Should we rewrite Jane Austen’s classic novels?
Plans to reinterpret Jane Austen’s novels for a modern-day audience have divided leading academics
While many have welcomed the Austen Project, which will see six contemporary authors rewrite Sense & Sensibility, Northanger Abbey, Pride & Prejudice, Emma, Persuasion and Mansfield Park, others have called into question its necessity.
Val McDermid will write a 21st-century version of Northanger Abbey, and Joanna Trollope Sense and Sensibility.
Emma will be rewritten by Alexander McCall Smith, while Curtis Sittenfeld will rework Pride and Prejudice.
Taking these stories as their base, each author will write their own unique take on the novels.
The writers of Persuasion and Mansfield Park are yet to be revealed.

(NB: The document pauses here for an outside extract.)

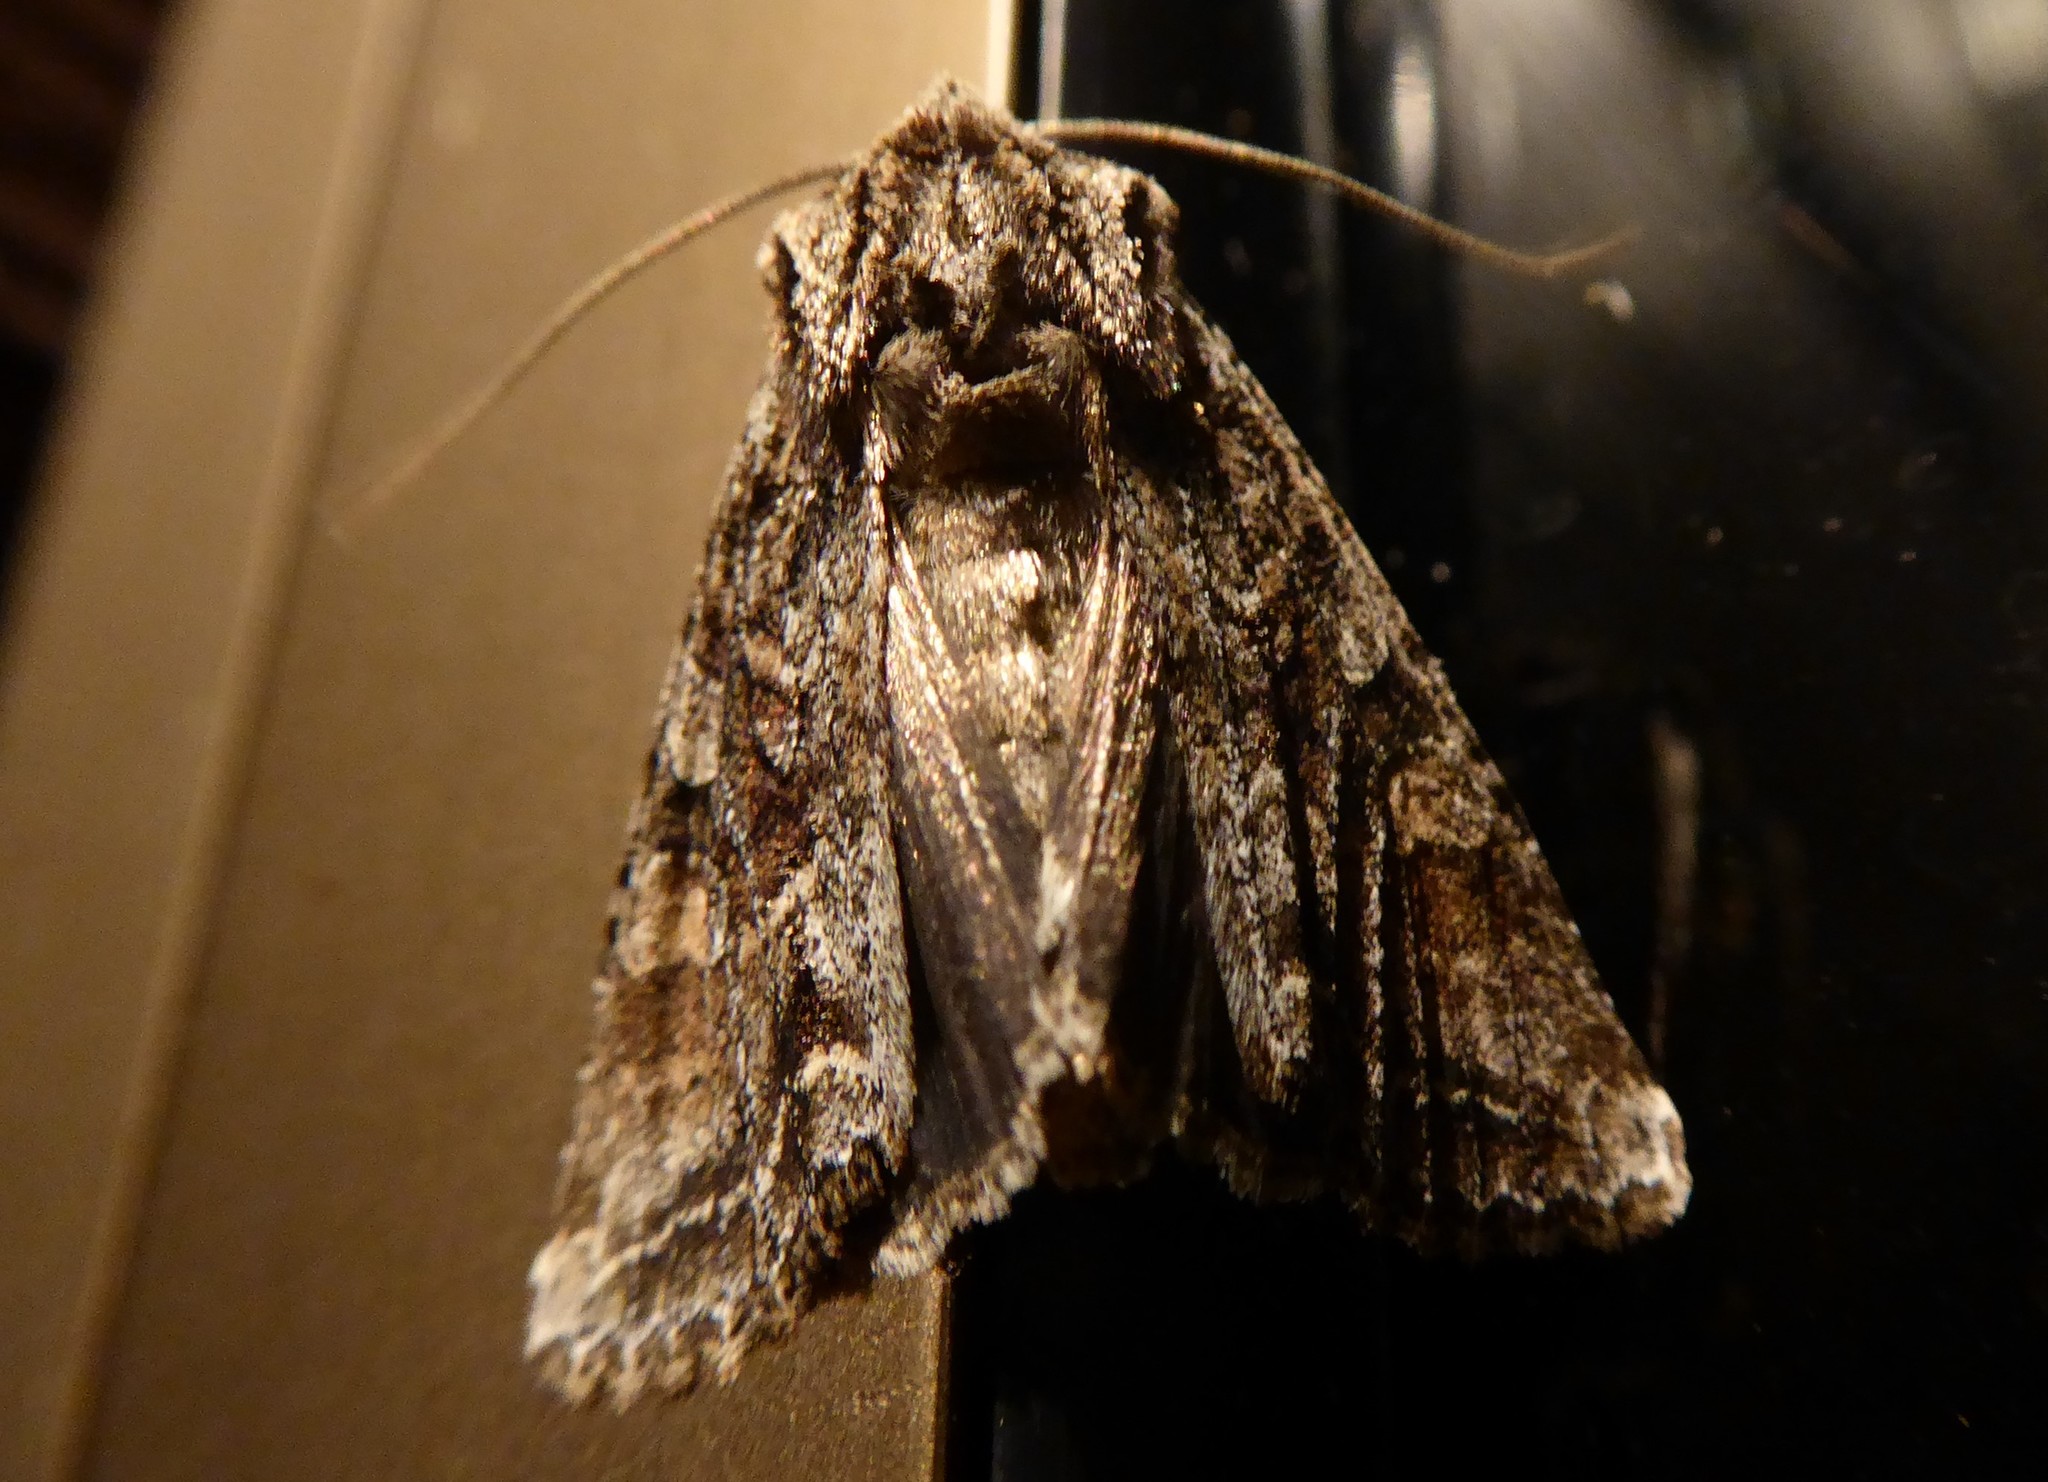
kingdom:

But is it possible to update these classics, and should we try? We asked Jane Austen experts Professor Kathryn Sutherland from the University of Oxford, and Professor Emma Clery from the University of Southampton, for their thoughts.
"I wonder how necessary this experiment is"
Professor Kathryn Sutherland: I had the chance over the summer to read a proof copy of Joanna Trollope’s rewrite of Sense and Sensibility.
The story translated smoothly and the rewriting is very respectful, as well as clever, and contains some nice little surprises – a male Austen figure, for instance, and an original line from Austen hidden inside Trollope’s text.
It is true to the original and had the effect of making me more aware of the sheer amount of plotting in Austen’s novel. That’s something Austen herself appears to underplay but which comes to the fore, inevitably, in a close reworking.
But I wonder how necessary the experiment is. Is Austen’s language really inaccessible to a modern audience?
And do the moral and social dilemmas of her characters need reinterpretation? Or updating?
I also felt the formula was constraining for Trollope, who is a good novelist in her own right and writes in a not dissimilar style to Austen. But ultimately Trollope failed to write at her best in this very respectful experiment.
Reinventions and adaptations perhaps work best when they are given more liberty. For example, a shift of medium (novel to film or play) or if the work is re-imagined through generic shift or clash, as in the Zombie and Vampire mashes.
These may be outrageous, and some are just bad, but they can also provide critical perspective through the distance they travel from the original.
"There's room for this kind of celebration of her perennial appeal"
Professor Emma Clery: People might expect a scholar of Austen's works to disapprove, but in fact as a devotee of her writing I see this 'updating' as an interesting and even rather moving phenomenon: a tribute to her enduring power as a writer, that doesn’t only draw parasitically on her cultural capital.
I think we need to make a distinction between ersatz sequels and secret 'diaries' – which personally I find a rather tedious feature of the present-day book scene, relating to a mythical Austen world rather than anything real in her writing – and modernisation of the plots, as in the film Clueless, widely considered as one of the most successful film 'adaptations' of an Austen novel.
What I think the Austen Project does is acknowledge the importance of Austen as the creator of a collection of modern fairy tales.
Of course, the success of the venture depends on the quality of the writers. I haven't read Joanna Trollope's version of Sense and Sensibility yet, and I can't say that I'll be rushing out to the bookshop to get it, but from the reviews, it sounds like she's done a good job and found ingenious 21st-century equivalents to early 19th-century predicaments in women's lives, that may tell us something about why her narratives never seem to lose their appeal.
At heart I'm a purist, and it's Austen's language that I find endlessly engaging and want to go back to again and again. But she was a multi-faceted genius, and there's room for this kind of celebration of her perennial appeal as a spinner of tales.